Ненашев поморщился. Его всегда интересовал вопрос – почему в дни поражений одни селяне бойцов-окруженцев кормили, а другие сдавали красноармейцев и командиров в немецкий плен. С поляками все понятно, для них русские – оккупанты. Плохо замазанные надписи «Долой Советы!», «Пусть живет Польша!» и «Прочь бедняка!» он часто видел на стенах домов[261].
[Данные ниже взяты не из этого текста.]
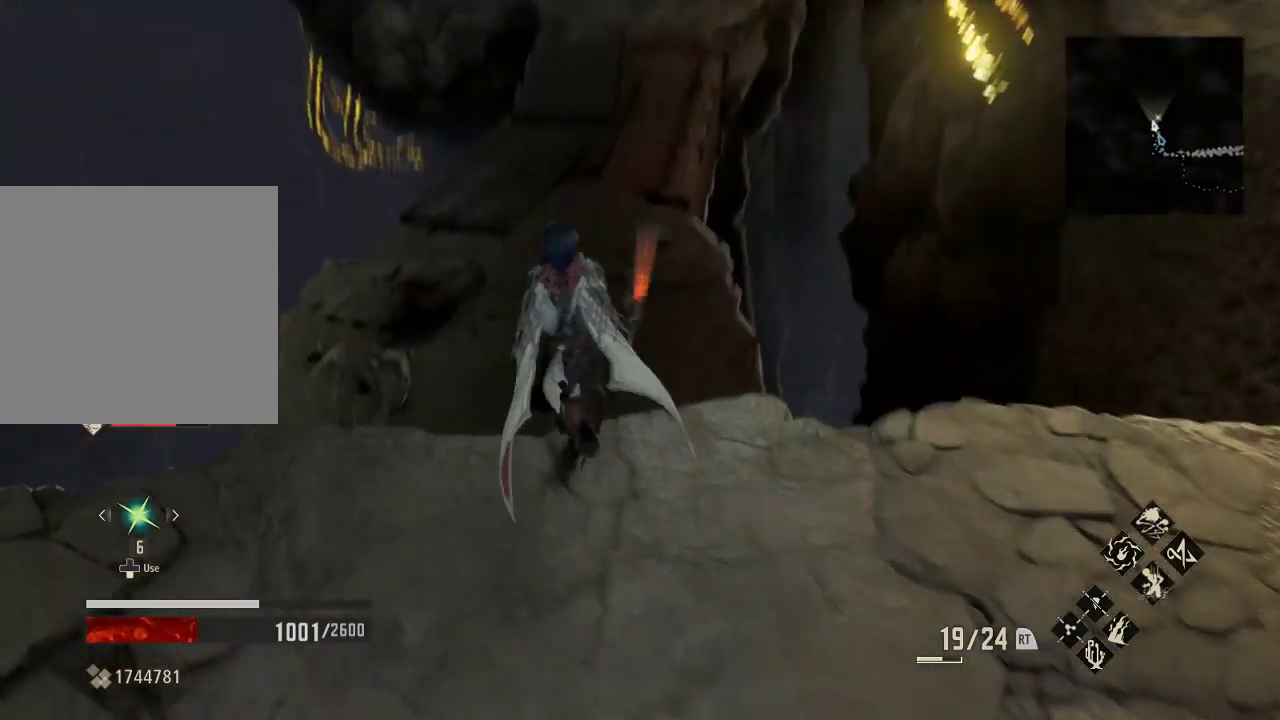
{"buttons": [], "left_stick": "up", "right_stick": "center", "events": [[33, "left_stick", "up"], [133, "right_stick", "center"]]}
Но и с белорусами нелегко. Тут все зависело от поставленного на город, местечко, село, деревню конкретного человека. После семнадцатого сентября целый год вопросы решались самотеком.
В первой волне, строить новую власть приехали и проходимцы, от которых с удовольствием избавились, мобилизовав на советскую работу в Западную Беларусь. Отказаться, значило лишиться партбилета. Они тем более не понимали ни традиций, ни языка, ни культуры. А уж перегибов от излишней «бдительности» не перечесть.
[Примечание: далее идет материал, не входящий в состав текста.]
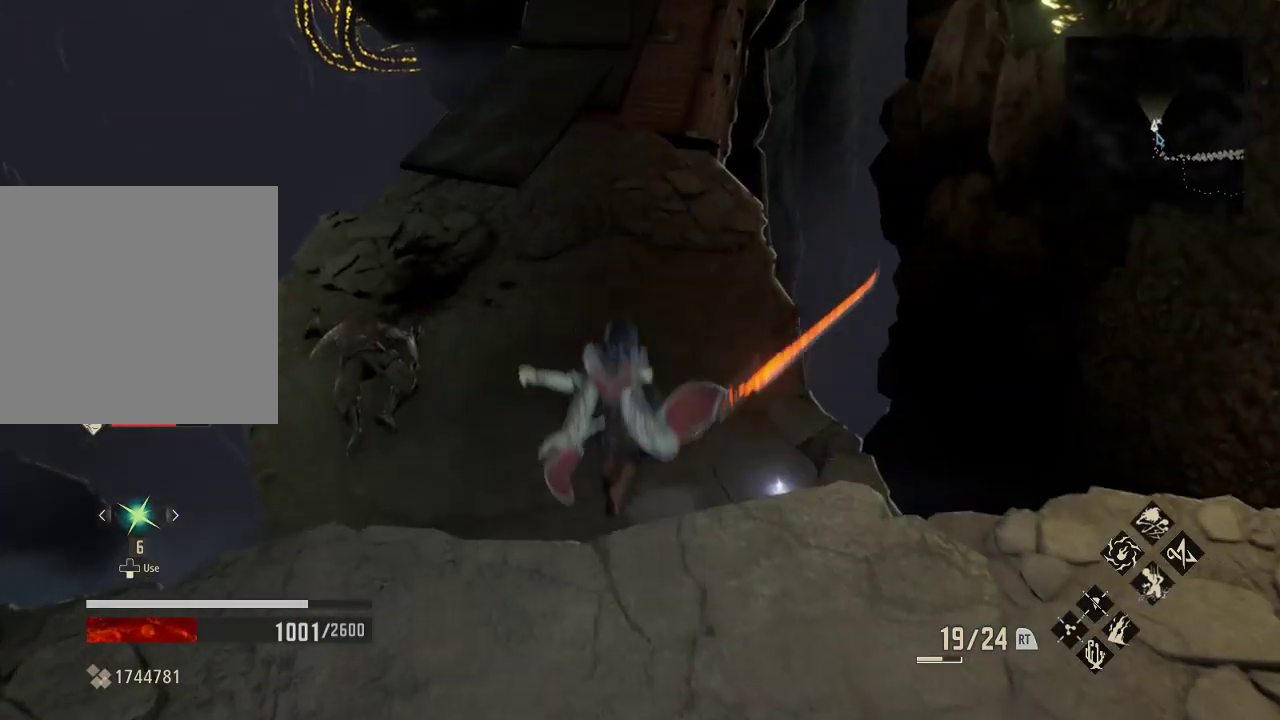
{"buttons": [], "left_stick": "up-right", "right_stick": "center", "events": [[33, "right_stick", "up"], [167, "right_stick", "center"], [467, "left_stick", "up-right"]]}
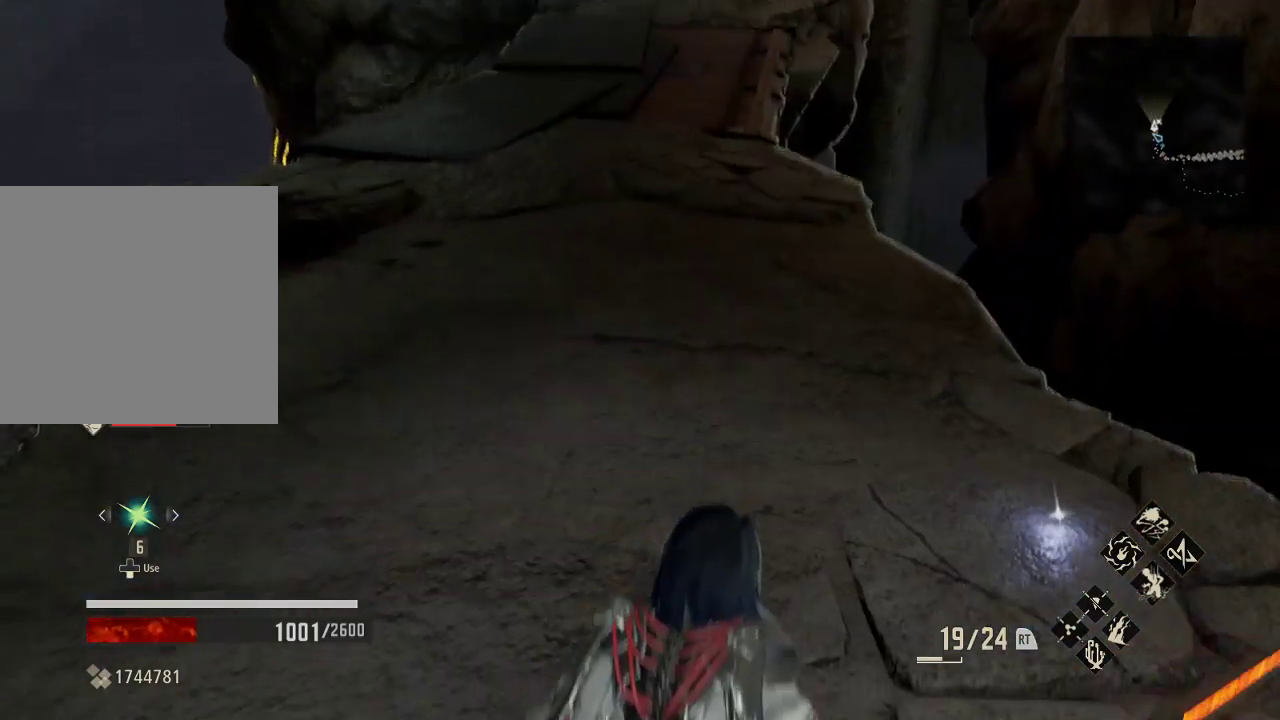
{"buttons": [], "left_stick": "up-right", "right_stick": "center", "events": []}
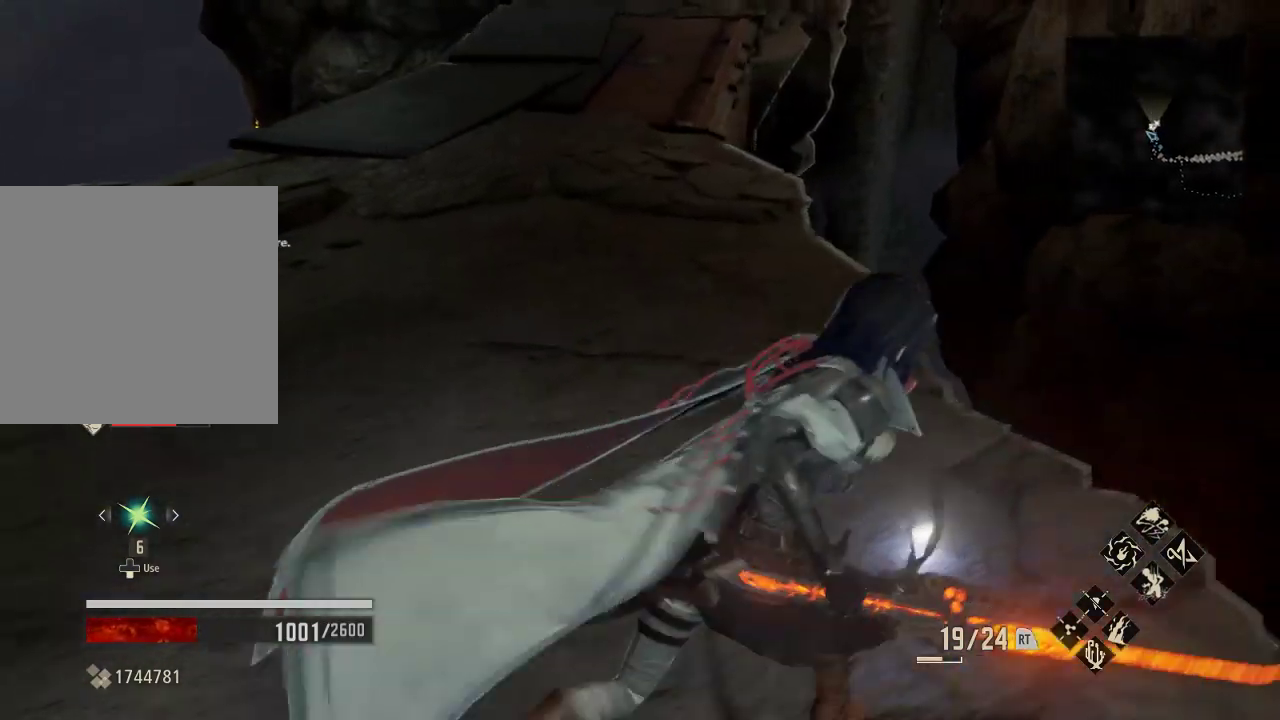
{"buttons": [], "left_stick": "center", "right_stick": "center"}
Постепенно разочаровались и люди, когда-то мечтавшие объединиться. То же повторится и Германии в девяностом году. Одни немцы надеялись сразу влиться в сытый рай, а другие считали их недотепами, не умеющими работать и с мозгами, забитыми пропагандой коммунистов.
Серьезно кадрами занялись через год, в октябре сорокового[262], наконец-то поняв, что бестолковый начальник больше плодит врагов, чем крепит Советскую власть. Но упустили время, наломав таких дров, что тошно становится.
Панов по опыту знал, нет ничего хуже, чем воевать рядом с враждебно настроенными людьми. Сказка, подарок для разведгрупп и диверсантов врага. Это потом в сознании местных наступил перелом. Когда оказалось, что встреченные где-то хлебом и солью «освободители» из Европы несли им не свободу, а смерть.
Неожиданно капитана окликнули от калитки. Белорус удивился.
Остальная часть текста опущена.